Il paraît que tu t’achètes souvent des livres pour enfants. Pourquoi?

Parce qu’il y a des dessins et pas grand-chose d’écrit. Et comme il n’y a pas grand-chose d’écrit, ça me laisse plein de choses à m’écrire à moi. Il y a une illustration et trois phrases et ça me va. Quand je voyage, je rentre régulièrement dans les librairies et c’est au rayon enfants que je m’arrête souvent. Le plus beau des plus beaux, c’est The Conference of the birds de Peter Sis. C’est sublime.
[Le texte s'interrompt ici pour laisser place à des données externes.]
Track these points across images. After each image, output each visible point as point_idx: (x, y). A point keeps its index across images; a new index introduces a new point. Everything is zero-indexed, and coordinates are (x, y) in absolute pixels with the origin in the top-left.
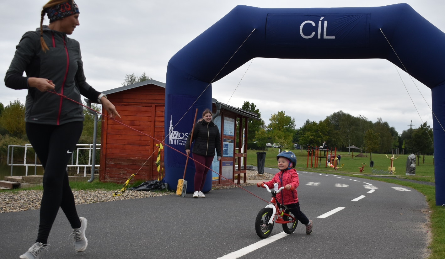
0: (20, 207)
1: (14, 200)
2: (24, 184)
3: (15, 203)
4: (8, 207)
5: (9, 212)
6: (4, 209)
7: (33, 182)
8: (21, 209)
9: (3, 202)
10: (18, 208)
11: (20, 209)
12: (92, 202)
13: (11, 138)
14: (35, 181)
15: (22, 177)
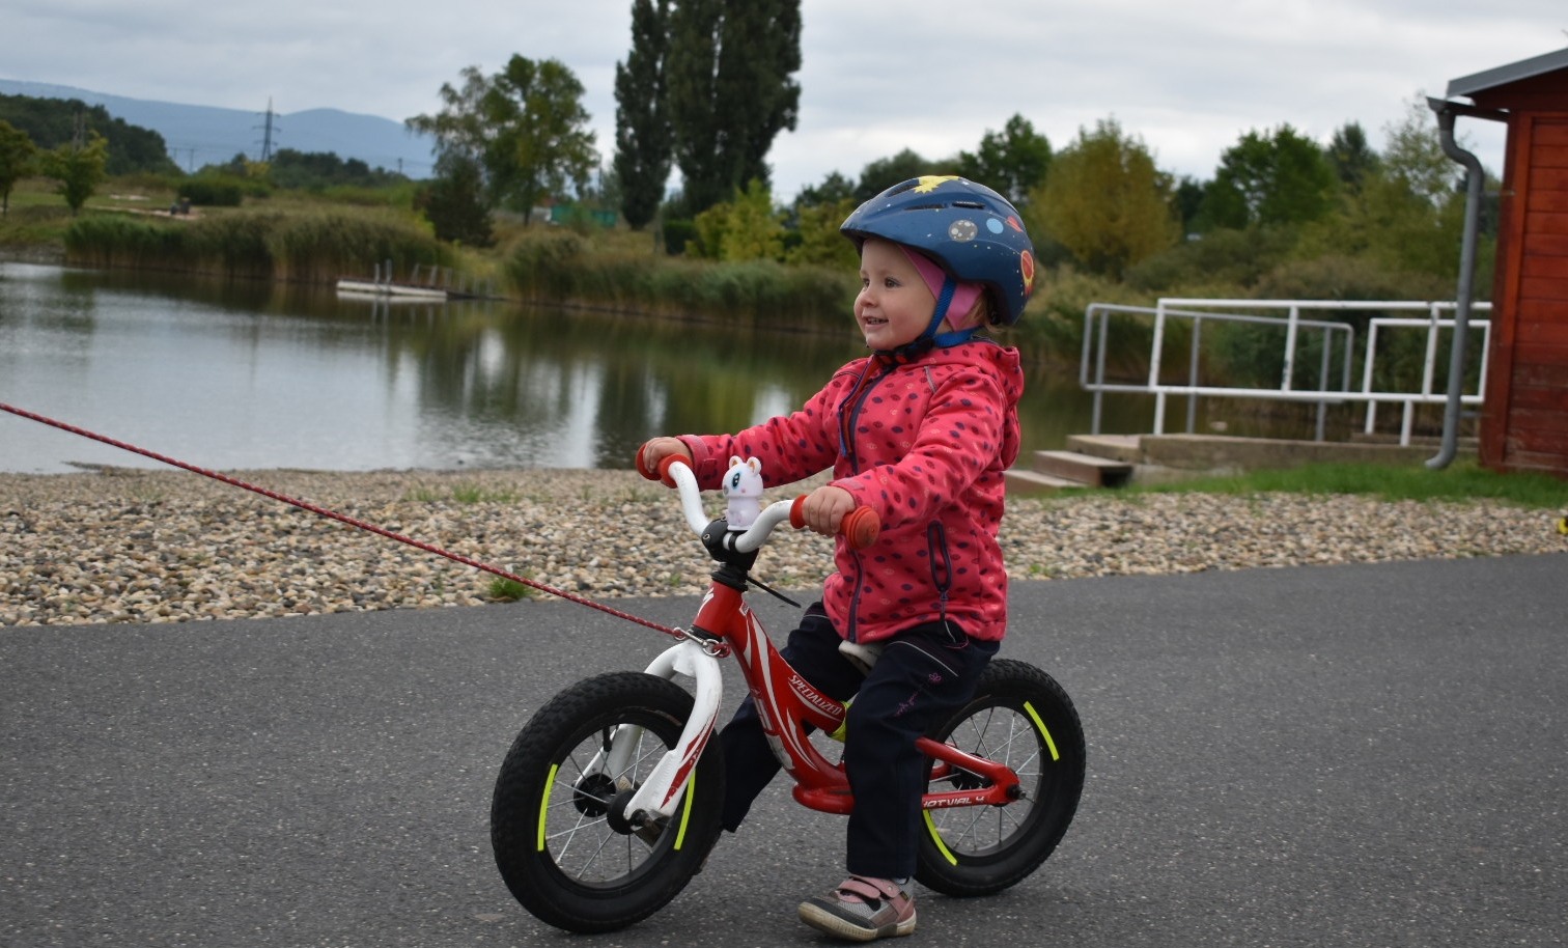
0: (1171, 558)
1: (1140, 526)
2: (1147, 470)
3: (1148, 539)
4: (1122, 553)
5: (1133, 574)
6: (1109, 564)
7: (1184, 463)
8: (1177, 567)
9: (1100, 534)
10: (1163, 559)
11: (1170, 566)
12: (1467, 554)
13: (1082, 279)
14: (1190, 457)
15: (1142, 442)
Je regarde aussi beaucoup l’édition, le choix du papier… Je suis sensible à ça. J’aime bien aller dans les magasins de seconde main, aussi. Parce que j’aime bien lire un livre qui a déjà été lu. Les coins rognés, les trucs qui sont soulignés… J’adore. Et puis souvent, c’est là où tu trouves les plus belles éditions. Oui, elles sont vieilles. Oui, elles ont été fripées, mais ça me parle.
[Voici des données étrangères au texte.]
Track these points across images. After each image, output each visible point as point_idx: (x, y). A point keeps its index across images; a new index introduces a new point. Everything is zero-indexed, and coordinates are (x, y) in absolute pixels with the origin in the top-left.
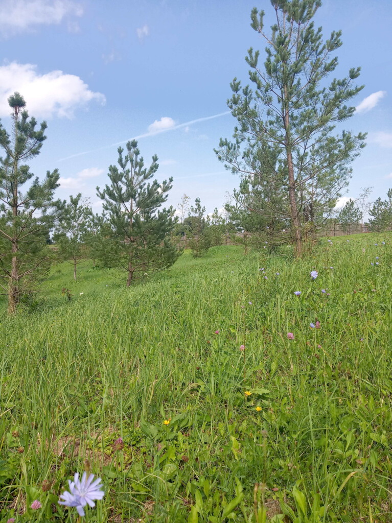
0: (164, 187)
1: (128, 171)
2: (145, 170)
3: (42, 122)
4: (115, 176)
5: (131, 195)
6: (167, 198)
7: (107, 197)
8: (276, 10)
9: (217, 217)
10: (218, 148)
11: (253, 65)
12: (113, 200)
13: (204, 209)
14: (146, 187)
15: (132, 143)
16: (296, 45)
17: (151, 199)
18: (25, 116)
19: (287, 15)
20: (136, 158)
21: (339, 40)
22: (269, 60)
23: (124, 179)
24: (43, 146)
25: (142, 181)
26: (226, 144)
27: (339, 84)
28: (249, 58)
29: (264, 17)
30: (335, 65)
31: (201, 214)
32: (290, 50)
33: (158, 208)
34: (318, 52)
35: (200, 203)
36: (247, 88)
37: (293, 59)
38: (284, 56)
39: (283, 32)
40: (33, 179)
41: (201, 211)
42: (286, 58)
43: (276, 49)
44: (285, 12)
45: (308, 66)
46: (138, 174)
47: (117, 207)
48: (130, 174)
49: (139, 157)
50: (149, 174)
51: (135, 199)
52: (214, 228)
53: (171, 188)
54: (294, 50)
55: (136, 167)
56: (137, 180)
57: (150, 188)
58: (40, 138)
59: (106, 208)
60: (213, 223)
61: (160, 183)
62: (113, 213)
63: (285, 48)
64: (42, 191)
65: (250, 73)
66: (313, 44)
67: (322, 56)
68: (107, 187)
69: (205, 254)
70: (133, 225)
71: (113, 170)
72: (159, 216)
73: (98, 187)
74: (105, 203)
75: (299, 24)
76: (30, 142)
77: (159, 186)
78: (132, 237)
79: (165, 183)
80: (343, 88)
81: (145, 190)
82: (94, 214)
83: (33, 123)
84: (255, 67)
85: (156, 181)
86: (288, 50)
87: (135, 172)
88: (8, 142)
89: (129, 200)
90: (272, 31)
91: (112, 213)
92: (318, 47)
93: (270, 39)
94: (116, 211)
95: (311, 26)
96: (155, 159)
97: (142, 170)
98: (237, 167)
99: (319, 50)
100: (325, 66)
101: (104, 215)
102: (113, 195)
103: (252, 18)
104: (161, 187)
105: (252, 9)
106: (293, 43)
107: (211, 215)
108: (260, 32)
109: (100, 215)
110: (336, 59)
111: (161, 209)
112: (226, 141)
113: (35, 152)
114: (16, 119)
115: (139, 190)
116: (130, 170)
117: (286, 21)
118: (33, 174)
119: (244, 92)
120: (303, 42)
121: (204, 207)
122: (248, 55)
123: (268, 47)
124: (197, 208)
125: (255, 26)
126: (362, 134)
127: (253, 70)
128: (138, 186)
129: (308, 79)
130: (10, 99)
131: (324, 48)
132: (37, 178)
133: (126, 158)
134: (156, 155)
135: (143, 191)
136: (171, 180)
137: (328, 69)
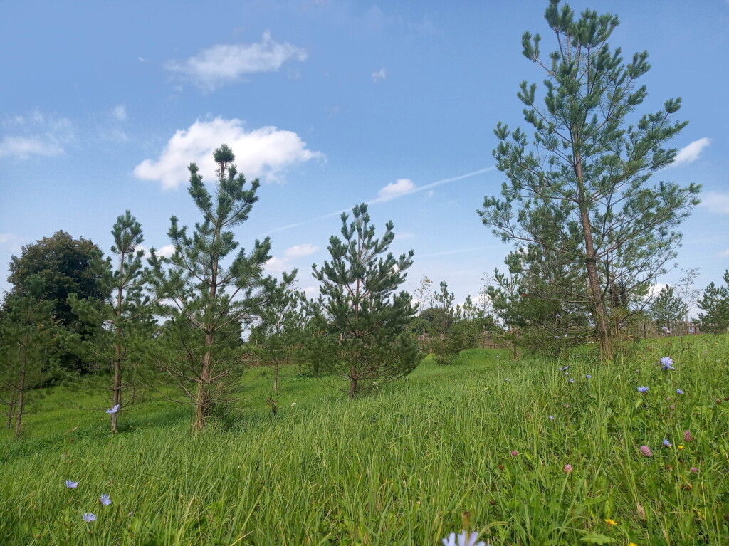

Comment tu t’es retrouvée dans le teaser du dernier Alien?

C’est le fruit du hasard. J’ai rencontré un jour, à Paris, la directrice d’une boîte qui travaille dans les trailers. Elle a complètement flashé sur l’ambiance, sur l’atmosphère de mon travail. On a gardé contact. On s’envoyait de la musique. Pour moi, le cinéma reste une terre vierge. Je n’ai pas encore composé de musique de film. Je n’ai même jamais reçu de proposition. C’était une porte d’entrée que j’avais envie d’ouvrir. Un jour, elle m’a dit qu’elle voulait tenter un truc hyper audacieux. Proposer ma musique à la production d’Alien. J’étais dubitative: « Tu es sûre? J’oserais jamais aller voir ça au cinéma. » Mais au final, c’est léché. C’est juste. Ils ont trouvé le seul endroit où c’était possible. Ils sont partis du remix de Eels. Maintenant, je suis prête pour une BO. Prête à m’immerger complètement dans le visuel de quelqu’un. C’est le prochain challenge que j’aimerais relever. Quel genre de cinéma? Donnez-moi, donnez-moi… Ouvrons les possibles. Je n’ai vraiment pas envie de me réfréner dans quoi que ce soit. Justement. J’ai envie de me mettre au service de la vision de quelqu’un d’autre. De vraiment être à l’écoute de son univers et de le servir.